One of the first steps was luring back Ryan Murphy, the creator of Fox’s outgoing series “Glee” who in recent years has focused on cable TV series including “American Horror Story,” he said.

Murphy’s contribution will be “Scream Queens,” a comic horror anthology with an ensemble cast including Jamie Lee Curtis, Lea Michele of “Glee,” Joe Manganiello, Abigail Breslin and Keke Palmer.

Fox has been meeting with another producer known for showmanship, Simon Cowell, said Walden and Newman, but provided no details about what's under discussion.

Cowell, the music executive, former “American Idol” judge and producer of series including NBC’s “America’s Got Talent” and “The X Factor,” which lasted just three seasons on Fox, is a “talent magnet,” Newman said.

Drama series “Empire,” about a family struggling for control of a music business, exemplifies the kind of series that Fox needs, Walden said, announcing that it's been renewed for a sophomore season just two weeks after its debut.

“Fox has for a long time had a reputation for big, bold shows that break out but feel broad and appealing,” she said. “I would hope ultimately that the network is recognized for great showmanship. I think that’s what we've seen with ‘Empire’” at this early point.

The Batman prequel “Gotham,” another freshman series, and sophomore comedy “Brooklyn Nine-Nine” also have been renewed, the executives announced. They also filled in two casting blanks for the 2016 TV version of the movie musical “Grease,” with Julianne Hough playing Sandy and Vanessa Hudgens as Rizzo.

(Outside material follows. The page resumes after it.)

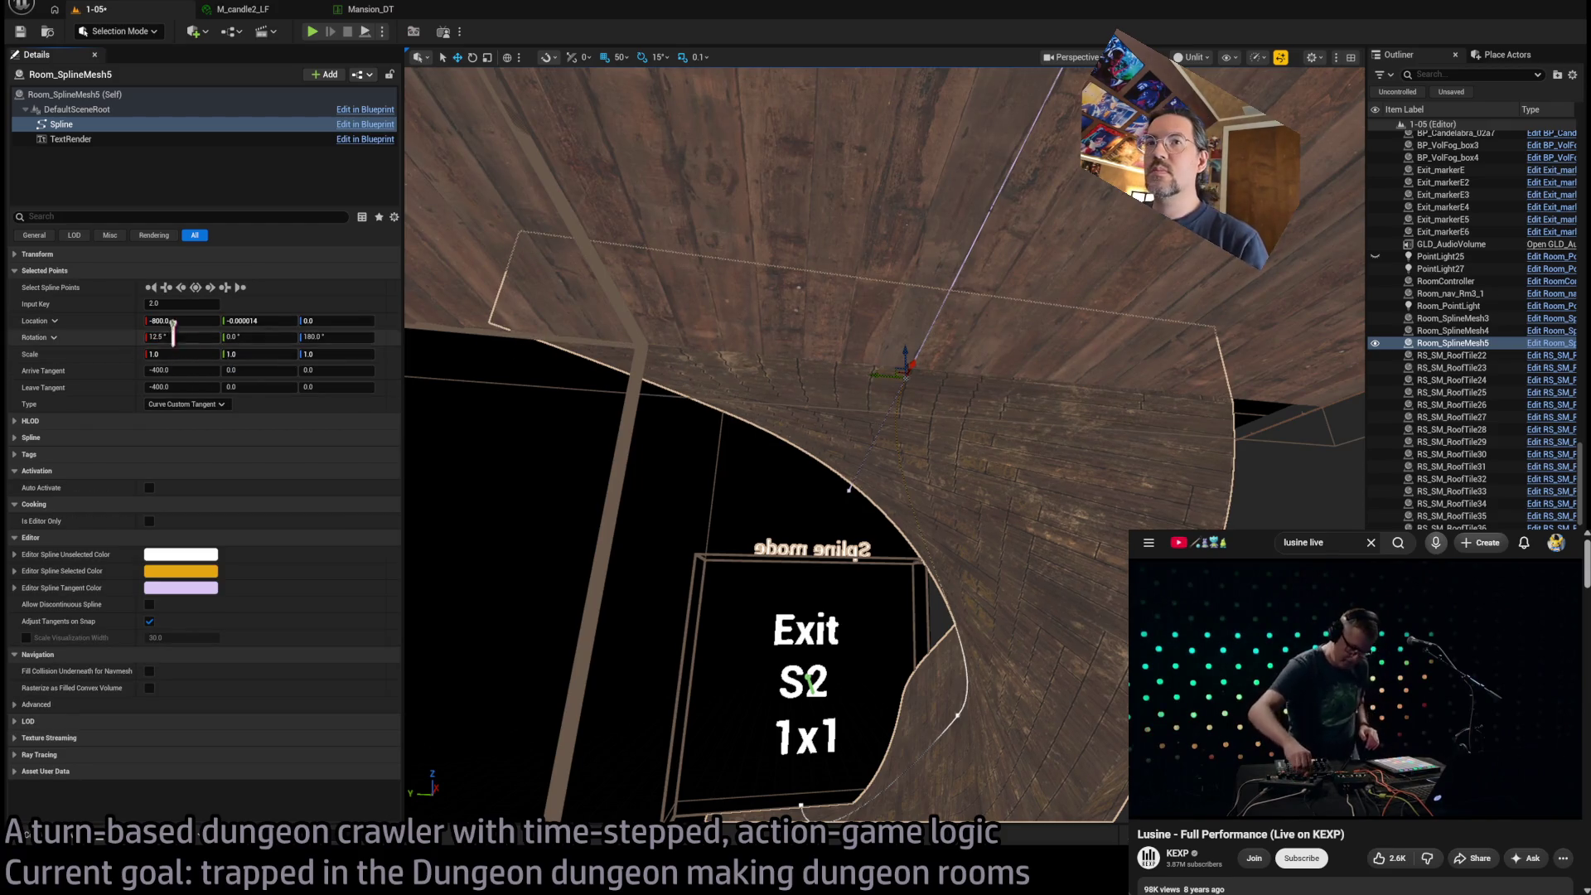
Refine the X rotation through 12.666667° and 12.6°, settling on 12.57°
click(156, 336)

The broadcast will be live, following in the footsteps of NBC’s hit “The Sound of Music” and less successful “Peter Pan.”

Walden and Newman also reflected on what they've gained by taking over the network.

“(We’re) glad to have the chance to meaningfully control our own destiny,” Walden said, with control over the scheduling and marketing of the shows they make for Fox (like other studios, it also produces series for other networks.)

The Fox Television Group is “really working,” Walden said.

So is the 15-year professional relationship she and Newman have, even with the added responsibilities. She gave a peek into how closely they work together: Her husband is used to falling asleep as she and Newman hold nighttime meetings on the phone.